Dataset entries
-.-.-
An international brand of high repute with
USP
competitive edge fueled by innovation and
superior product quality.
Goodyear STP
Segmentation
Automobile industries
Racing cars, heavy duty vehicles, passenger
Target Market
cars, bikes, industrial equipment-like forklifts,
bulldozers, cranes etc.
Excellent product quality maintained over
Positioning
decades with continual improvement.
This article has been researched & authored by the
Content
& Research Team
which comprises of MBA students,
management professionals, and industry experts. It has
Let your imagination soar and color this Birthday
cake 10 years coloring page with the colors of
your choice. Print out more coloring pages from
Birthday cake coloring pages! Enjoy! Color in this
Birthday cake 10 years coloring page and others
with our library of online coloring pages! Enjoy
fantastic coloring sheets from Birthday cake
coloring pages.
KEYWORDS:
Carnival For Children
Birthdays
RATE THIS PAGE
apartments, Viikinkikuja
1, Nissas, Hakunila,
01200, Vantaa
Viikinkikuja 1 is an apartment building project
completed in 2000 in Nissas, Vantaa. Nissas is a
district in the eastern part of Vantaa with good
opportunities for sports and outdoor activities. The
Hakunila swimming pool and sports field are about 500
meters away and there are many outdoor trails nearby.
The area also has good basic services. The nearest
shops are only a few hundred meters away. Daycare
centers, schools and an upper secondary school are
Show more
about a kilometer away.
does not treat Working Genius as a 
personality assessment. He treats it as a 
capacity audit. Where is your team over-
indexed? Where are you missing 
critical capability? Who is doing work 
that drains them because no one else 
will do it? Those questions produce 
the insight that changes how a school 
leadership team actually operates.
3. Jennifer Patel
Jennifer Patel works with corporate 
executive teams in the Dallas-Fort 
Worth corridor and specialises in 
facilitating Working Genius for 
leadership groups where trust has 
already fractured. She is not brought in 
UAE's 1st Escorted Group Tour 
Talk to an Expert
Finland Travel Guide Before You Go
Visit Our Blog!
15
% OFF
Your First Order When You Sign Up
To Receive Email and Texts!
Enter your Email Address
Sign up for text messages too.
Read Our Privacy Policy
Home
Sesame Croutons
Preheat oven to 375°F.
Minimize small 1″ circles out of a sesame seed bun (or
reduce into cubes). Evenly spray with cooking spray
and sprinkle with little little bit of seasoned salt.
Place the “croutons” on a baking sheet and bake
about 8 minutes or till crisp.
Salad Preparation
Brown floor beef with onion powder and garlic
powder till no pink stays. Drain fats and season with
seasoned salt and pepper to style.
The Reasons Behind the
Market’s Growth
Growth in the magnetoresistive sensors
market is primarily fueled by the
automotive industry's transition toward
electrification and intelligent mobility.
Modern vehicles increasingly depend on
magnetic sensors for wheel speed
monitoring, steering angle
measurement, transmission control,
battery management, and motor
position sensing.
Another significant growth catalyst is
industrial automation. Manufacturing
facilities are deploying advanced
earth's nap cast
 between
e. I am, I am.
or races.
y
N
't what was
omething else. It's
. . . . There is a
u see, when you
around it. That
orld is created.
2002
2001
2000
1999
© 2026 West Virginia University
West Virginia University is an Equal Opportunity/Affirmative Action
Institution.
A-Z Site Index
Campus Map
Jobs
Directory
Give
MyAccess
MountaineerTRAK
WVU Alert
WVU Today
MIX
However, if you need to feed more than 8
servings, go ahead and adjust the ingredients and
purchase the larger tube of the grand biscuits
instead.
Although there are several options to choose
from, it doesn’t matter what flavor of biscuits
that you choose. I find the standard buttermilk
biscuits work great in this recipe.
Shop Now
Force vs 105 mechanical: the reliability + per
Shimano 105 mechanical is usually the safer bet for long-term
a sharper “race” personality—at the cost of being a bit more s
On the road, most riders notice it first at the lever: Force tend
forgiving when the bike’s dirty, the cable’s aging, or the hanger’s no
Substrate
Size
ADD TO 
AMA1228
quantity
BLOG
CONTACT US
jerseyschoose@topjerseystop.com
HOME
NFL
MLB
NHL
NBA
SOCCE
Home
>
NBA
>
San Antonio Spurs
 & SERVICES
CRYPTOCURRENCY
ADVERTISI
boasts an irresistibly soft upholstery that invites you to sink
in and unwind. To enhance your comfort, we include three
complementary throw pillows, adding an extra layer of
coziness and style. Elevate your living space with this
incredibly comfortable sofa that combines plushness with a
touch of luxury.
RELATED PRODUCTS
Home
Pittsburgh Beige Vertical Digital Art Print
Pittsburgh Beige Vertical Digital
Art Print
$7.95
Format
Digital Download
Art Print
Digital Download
-.-.-
• What the task asks:
Could you copy every record above exactly as it stands?

• Problem solution:
An international brand of high repute with
USP
competitive edge fueled by innovation and
superior product quality.
Goodyear STP
Segmentation
Automobile industries
Racing cars, heavy duty vehicles, passenger
Target Market
cars, bikes, industrial equipment-like forklifts,
bulldozers, cranes etc.
Excellent product quality maintained over
Positioning
decades with continual improvement.
This article has been researched & authored by the
Content
& Research Team
which comprises of MBA students,
management professionals, and industry experts. It has
Let your imagination soar and color this Birthday
cake 10 years coloring page with the colors of
your choice. Print out more coloring pages from
Birthday cake coloring pages! Enjoy! Color in this
Birthday cake 10 years coloring page and others
with our library of online coloring pages! Enjoy
fantastic coloring sheets from Birthday cake
coloring pages.
KEYWORDS:
Carnival For Children
Birthdays
RATE THIS PAGE
apartments, Viikinkikuja
1, Nissas, Hakunila,
01200, Vantaa
Viikinkikuja 1 is an apartment building project
completed in 2000 in Nissas, Vantaa. Nissas is a
district in the eastern part of Vantaa with good
opportunities for sports and outdoor activities. The
Hakunila swimming pool and sports field are about 500
meters away and there are many outdoor trails nearby.
The area also has good basic services. The nearest
shops are only a few hundred meters away. Daycare
centers, schools and an upper secondary school are
Show more
about a kilometer away.
does not treat Working Genius as a 
personality assessment. He treats it as a 
capacity audit. Where is your team over-
indexed? Where are you missing 
critical capability? Who is doing work 
that drains them because no one else 
will do it? Those questions produce 
the insight that changes how a school 
leadership team actually operates.
3. Jennifer Patel
Jennifer Patel works with corporate 
executive teams in the Dallas-Fort 
Worth corridor and specialises in 
facilitating Working Genius for 
leadership groups where trust has 
already fractured. She is not brought in 
UAE's 1st Escorted Group Tour 
Talk to an Expert
Finland Travel Guide Before You Go
Visit Our Blog!
15
% OFF
Your First Order When You Sign Up
To Receive Email and Texts!
Enter your Email Address
Sign up for text messages too.
Read Our Privacy Policy
Home
Sesame Croutons
Preheat oven to 375°F.
Minimize small 1″ circles out of a sesame seed bun (or
reduce into cubes). Evenly spray with cooking spray
and sprinkle with little little bit of seasoned salt.
Place the “croutons” on a baking sheet and bake
about 8 minutes or till crisp.
Salad Preparation
Brown floor beef with onion powder and garlic
powder till no pink stays. Drain fats and season with
seasoned salt and pepper to style.
The Reasons Behind the
Market’s Growth
Growth in the magnetoresistive sensors
market is primarily fueled by the
automotive industry's transition toward
electrification and intelligent mobility.
Modern vehicles increasingly depend on
magnetic sensors for wheel speed
monitoring, steering angle
measurement, transmission control,
battery management, and motor
position sensing.
Another significant growth catalyst is
industrial automation. Manufacturing
facilities are deploying advanced
earth's nap cast
 between
e. I am, I am.
or races.
y
N
't what was
omething else. It's
. . . . There is a
u see, when you
around it. That
orld is created.
2002
2001
2000
1999
© 2026 West Virginia University
West Virginia University is an Equal Opportunity/Affirmative Action
Institution.
A-Z Site Index
Campus Map
Jobs
Directory
Give
MyAccess
MountaineerTRAK
WVU Alert
WVU Today
MIX
However, if you need to feed more than 8
servings, go ahead and adjust the ingredients and
purchase the larger tube of the grand biscuits
instead.
Although there are several options to choose
from, it doesn’t matter what flavor of biscuits
that you choose. I find the standard buttermilk
biscuits work great in this recipe.
Shop Now
Force vs 105 mechanical: the reliability + per
Shimano 105 mechanical is usually the safer bet for long-term
a sharper “race” personality—at the cost of being a bit more s
On the road, most riders notice it first at the lever: Force tend
forgiving when the bike’s dirty, the cable’s aging, or the hanger’s no
Substrate
Size
ADD TO 
AMA1228
quantity
BLOG
CONTACT US
jerseyschoose@topjerseystop.com
HOME
NFL
MLB
NHL
NBA
SOCCE
Home
>
NBA
>
San Antonio Spurs
 & SERVICES
CRYPTOCURRENCY
ADVERTISI
boasts an irresistibly soft upholstery that invites you to sink
in and unwind. To enhance your comfort, we include three
complementary throw pillows, adding an extra layer of
coziness and style. Elevate your living space with this
incredibly comfortable sofa that combines plushness with a
touch of luxury.
RELATED PRODUCTS
Home
Pittsburgh Beige Vertical Digital Art Print
Pittsburgh Beige Vertical Digital
Art Print
$7.95
Format
Digital Download
Art Print
Digital Download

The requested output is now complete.